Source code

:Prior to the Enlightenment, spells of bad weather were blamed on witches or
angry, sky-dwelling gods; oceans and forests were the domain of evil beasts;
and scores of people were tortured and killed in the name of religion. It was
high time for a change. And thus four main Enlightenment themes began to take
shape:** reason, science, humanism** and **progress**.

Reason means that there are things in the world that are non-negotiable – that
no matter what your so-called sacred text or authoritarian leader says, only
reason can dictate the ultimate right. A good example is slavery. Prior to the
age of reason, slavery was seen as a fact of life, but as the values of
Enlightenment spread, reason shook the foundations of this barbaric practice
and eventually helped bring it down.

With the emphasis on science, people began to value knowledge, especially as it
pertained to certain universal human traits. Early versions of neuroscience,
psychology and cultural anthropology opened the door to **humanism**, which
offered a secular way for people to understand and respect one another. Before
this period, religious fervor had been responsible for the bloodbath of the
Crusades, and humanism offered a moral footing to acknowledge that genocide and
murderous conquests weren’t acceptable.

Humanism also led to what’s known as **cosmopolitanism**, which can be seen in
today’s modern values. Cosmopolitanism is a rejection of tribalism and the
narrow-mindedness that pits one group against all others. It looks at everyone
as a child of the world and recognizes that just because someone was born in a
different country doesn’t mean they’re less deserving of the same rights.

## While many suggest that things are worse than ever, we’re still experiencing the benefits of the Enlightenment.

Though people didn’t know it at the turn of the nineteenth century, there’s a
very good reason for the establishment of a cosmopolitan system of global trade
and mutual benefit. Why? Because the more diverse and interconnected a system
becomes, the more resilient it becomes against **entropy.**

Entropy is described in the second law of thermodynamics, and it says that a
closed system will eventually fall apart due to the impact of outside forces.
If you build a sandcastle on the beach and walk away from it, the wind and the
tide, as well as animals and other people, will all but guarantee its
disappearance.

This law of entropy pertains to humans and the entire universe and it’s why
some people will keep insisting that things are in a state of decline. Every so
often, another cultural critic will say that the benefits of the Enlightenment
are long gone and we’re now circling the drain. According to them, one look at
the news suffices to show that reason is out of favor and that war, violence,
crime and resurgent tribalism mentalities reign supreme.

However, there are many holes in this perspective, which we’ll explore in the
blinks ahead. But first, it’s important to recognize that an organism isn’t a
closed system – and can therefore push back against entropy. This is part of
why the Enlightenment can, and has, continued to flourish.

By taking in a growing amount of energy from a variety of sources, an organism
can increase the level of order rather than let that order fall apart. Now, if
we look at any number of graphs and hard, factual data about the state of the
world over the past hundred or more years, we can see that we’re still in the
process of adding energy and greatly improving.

Instruction:
Retype the lines of the records from the line containing "on witches or" through the line containing "and eventually helped bring it down.", with both of those lines included.

Written solution:
:Prior to the Enlightenment, spells of bad weather were blamed on witches or
angry, sky-dwelling gods; oceans and forests were the domain of evil beasts;
and scores of people were tortured and killed in the name of religion. It was
high time for a change. And thus four main Enlightenment themes began to take
shape:** reason, science, humanism** and **progress**.

Reason means that there are things in the world that are non-negotiable – that
no matter what your so-called sacred text or authoritarian leader says, only
reason can dictate the ultimate right. A good example is slavery. Prior to the
age of reason, slavery was seen as a fact of life, but as the values of
Enlightenment spread, reason shook the foundations of this barbaric practice
and eventually helped bring it down.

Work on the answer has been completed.